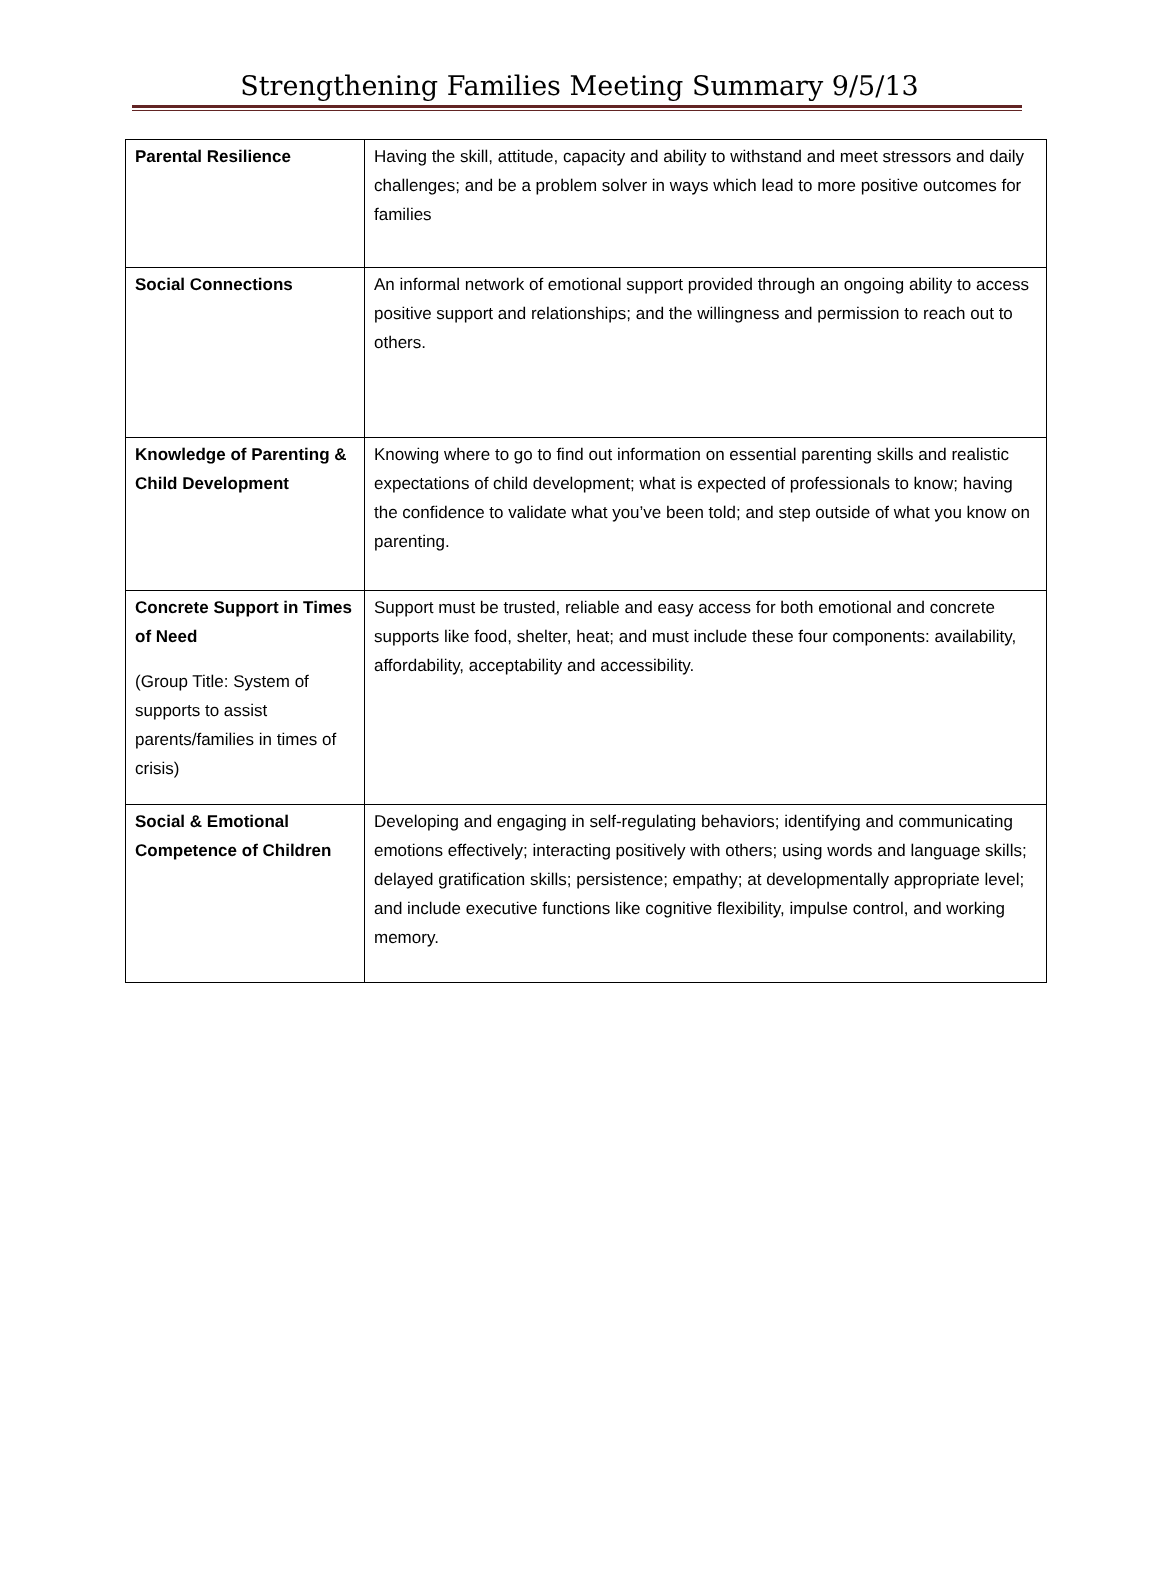Strengthening Families Meeting Summary 9/5/13
| Parental Resilience | Having the skill, attitude, capacity and ability to withstand and meet stressors and daily challenges; and be a problem solver in ways which lead to more positive outcomes for families |
| Social Connections | An informal network of emotional support provided through an ongoing ability to access positive support and relationships; and the willingness and permission to reach out to others. |
| Knowledge of Parenting & Child Development | Knowing where to go to find out information on essential parenting skills and realistic expectations of child development; what is expected of professionals to know; having the confidence to validate what you’ve been told; and step outside of what you know on parenting. |
| Concrete Support in Times of Need (Group Title: System of supports to assist parents/families in times of crisis) | Support must be trusted, reliable and easy access for both emotional and concrete supports like food, shelter, heat; and must include these four components: availability, affordability, acceptability and accessibility. |
| Social & Emotional Competence of Children | Developing and engaging in self-regulating behaviors; identifying and communicating emotions effectively; interacting positively with others; using words and language skills; delayed gratification skills; persistence; empathy; at developmentally appropriate level; and include executive functions like cognitive flexibility, impulse control, and working memory. |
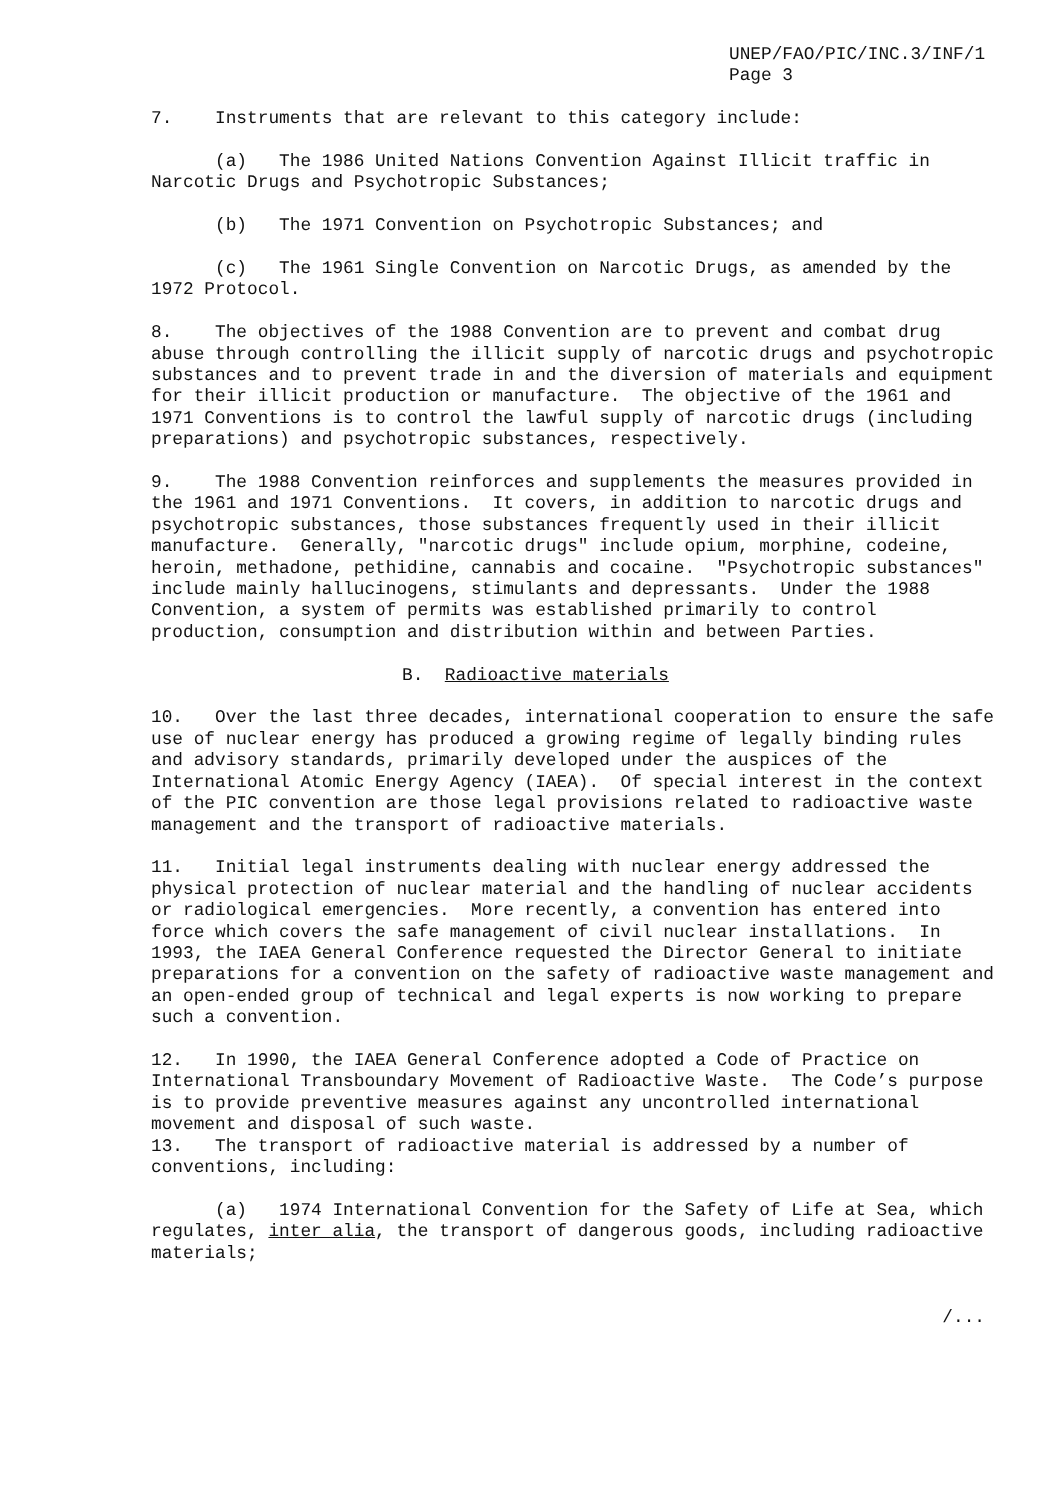UNEP/FAO/PIC/INC.3/INF/1
Page 3
7. Instruments that are relevant to this category include:
(a) The 1986 United Nations Convention Against Illicit traffic in Narcotic Drugs and Psychotropic Substances;
(b) The 1971 Convention on Psychotropic Substances; and
(c) The 1961 Single Convention on Narcotic Drugs, as amended by the 1972 Protocol.
8. The objectives of the 1988 Convention are to prevent and combat drug abuse through controlling the illicit supply of narcotic drugs and psychotropic substances and to prevent trade in and the diversion of materials and equipment for their illicit production or manufacture. The objective of the 1961 and 1971 Conventions is to control the lawful supply of narcotic drugs (including preparations) and psychotropic substances, respectively.
9. The 1988 Convention reinforces and supplements the measures provided in the 1961 and 1971 Conventions. It covers, in addition to narcotic drugs and psychotropic substances, those substances frequently used in their illicit manufacture. Generally, "narcotic drugs" include opium, morphine, codeine, heroin, methadone, pethidine, cannabis and cocaine. "Psychotropic substances" include mainly hallucinogens, stimulants and depressants. Under the 1988 Convention, a system of permits was established primarily to control production, consumption and distribution within and between Parties.
B. Radioactive materials
10. Over the last three decades, international cooperation to ensure the safe use of nuclear energy has produced a growing regime of legally binding rules and advisory standards, primarily developed under the auspices of the International Atomic Energy Agency (IAEA). Of special interest in the context of the PIC convention are those legal provisions related to radioactive waste management and the transport of radioactive materials.
11. Initial legal instruments dealing with nuclear energy addressed the physical protection of nuclear material and the handling of nuclear accidents or radiological emergencies. More recently, a convention has entered into force which covers the safe management of civil nuclear installations. In 1993, the IAEA General Conference requested the Director General to initiate preparations for a convention on the safety of radioactive waste management and an open-ended group of technical and legal experts is now working to prepare such a convention.
12. In 1990, the IAEA General Conference adopted a Code of Practice on International Transboundary Movement of Radioactive Waste. The Code’s purpose is to provide preventive measures against any uncontrolled international movement and disposal of such waste.
13. The transport of radioactive material is addressed by a number of conventions, including:
(a) 1974 International Convention for the Safety of Life at Sea, which regulates, inter alia, the transport of dangerous goods, including radioactive materials;
/...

## Activity
Beginning with the line that holds "13. The transport" and ending with the last line of the material, retype each line exactly and output nothing else.

## Worked solution
13. The transport of radioactive material is addressed by a number of conventions, including:
(a) 1974 International Convention for the Safety of Life at Sea, which regulates, inter alia, the transport of dangerous goods, including radioactive materials;
/...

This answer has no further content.